Quali sono i cardinali più papabili in caso di conclave?

«Ogni volta che si avvicina un conclave, emergono vari nomi, ma la storia ci insegna che è molto difficile prevedere con certezza chi sarà il prossimo Papa. Nel 2005, ad esempio, la maggior parte dei cardinali presenti al conclave erano stati creati da Giovanni Paolo II, ma alla fine venne eletto l’unico cardinale nominato da Paolo VI, cioè Joseph Ratzinger. Questo dimostra che le dinamiche interne sono spesso imprevedibili. Nel conclave del 2013, ad esempio, il nome di Tagle emerse con una certa forza e ottenne anche molti voti. È un cardinale molto giovane rispetto ad altri, ha origini filippine ed è molto vicino a Francesco. Parolin, invece, è il volto della diplomazia vaticana e ha un ruolo chiave nella gestione dei rapporti internazionali, anche se, storicamente, i Segretari di Stato raramente diventano Papi. Tutto è possibile, ma bisogna considerare anche le dinamiche interne del conclave. Matteo Zuppi, Arcivescovo di Bologna, è vicino alla Comunità di Sant’Egidio e ha una visione molto pastorale e sociale della Chiesa, in linea con alcuni aspetti del pontificato di Francesco. Dall’altro lato, ci sono figure più conservatrici, come il cardinale Robert Sarah, originario della Guinea, che è stato Prefetto della Congregazione per il Culto Divino ed è molto apprezzato dall’ala più tradizionalista della Chiesa. Christoph Schönborn, arcivescovo di Vienna, è invece un cardinale con una grande esperienza teologica ed è stato per anni una figura di mediazione tra diverse correnti. Infine, Jean-Claude Hollerich, cardinale del Lussemburgo. Ma fare previsioni è sempre complesso. In realtà, il criterio di scelta potrebbe seguire una logica geografica. Dopo un Papa dell’America Latina, potrebbe emergere un candidato dall’Asia o dall’Africa, due continenti in cui il cattolicesimo sta crescendo molto.»

Francesco ha nominato molti cardinali con una visione progressista. Secondo lei è più probabile che si continui con la sua linea o potrebbe esserci invece un’inversione di rotta con un pontificato più conservatore?

«Noi tendiamo spesso a classificare i Papi come progressisti o conservatori, ma nella realtà della Chiesa queste distinzioni sono più sfumate. Anche Papa Francesco, che molti consideravano progressista, ha ribadito con forza alcuni aspetti dottrinali tradizionali della Chiesa, come la difesa della vita e la centralità della famiglia. Ciò che è certo è che i prossimi Pontefici continueranno a seguire le linee guida del Concilio Vaticano II. Si potranno avere variazioni nello stile, nei toni e nelle priorità, ma è difficile immaginare un ritorno totale al passato. Anche Benedetto XVI, pur con uno stile diverso, teorico e più raffinato ha portato avanti molte delle aperture avviate dai suoi predecessori.»

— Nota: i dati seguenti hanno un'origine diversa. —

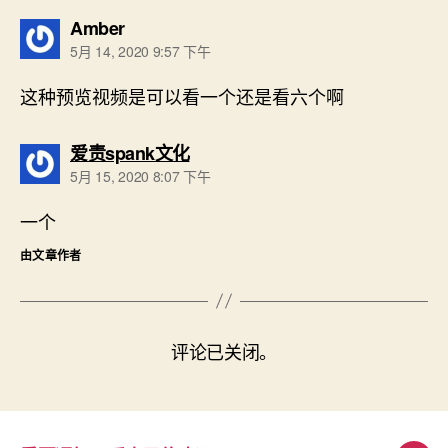
说：
Amber
5月 14, 2020 9:57 下午
这种预览视频是可以看一个还是看六个啊
说：
爱责spank文化
5月 15, 2020 8:07 下午
一个
由文章作者
评论已关闭。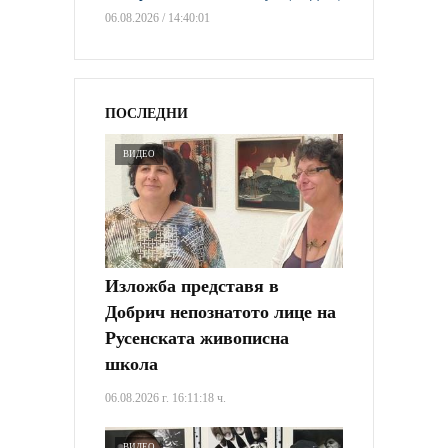
06.08.2026 / 14:40:01
ПОСЛЕДНИ
ВИДЕО
Изложба представя в
Добрич непознатото лице на
Русенската живописна
школа
06.08.2026 г. 16:11:18 ч.
ВИДЕО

Quali sono le principali eredità del pontificato di Francesco che il suo successore dovrà affrontare?

«Le grandi eredità di Francesco possono essere sintetizzate in tre parole: poveri, misericordia e speranza. Ha posto al centro del suo pontificato l’attenzione agli ultimi, richiamandosi al Patto delle Catacombe firmato alla fine del Concilio Vaticano II. Ha insistito sulla misericordia, promuovendo una Chiesa più accogliente, e sulla speranza, incoraggiando il dialogo con il mondo contemporaneo. Poi c’è la dimensione diplomatica. La Santa Sede ha avuto un ruolo attivo nel conflitto in Ucraina e nei rapporti con la Cina. Il prossimo Papa dovrà gestire la continuità di questi dossier, compreso l’accordo con Pechino sulle nomine dei vescovi. Alla fine, la storia ci insegna che ogni Papa porta avanti qualcosa del suo predecessore. Anche Francesco, con tutte le sue peculiarità, ha ripreso temi già cari a Benedetto XVI, come l’attenzione all’ambiente, la difesa dei poveri e il dialogo interreligioso. Il prossimo Papa, chiunque sarà, dovrà fare altrettanto.»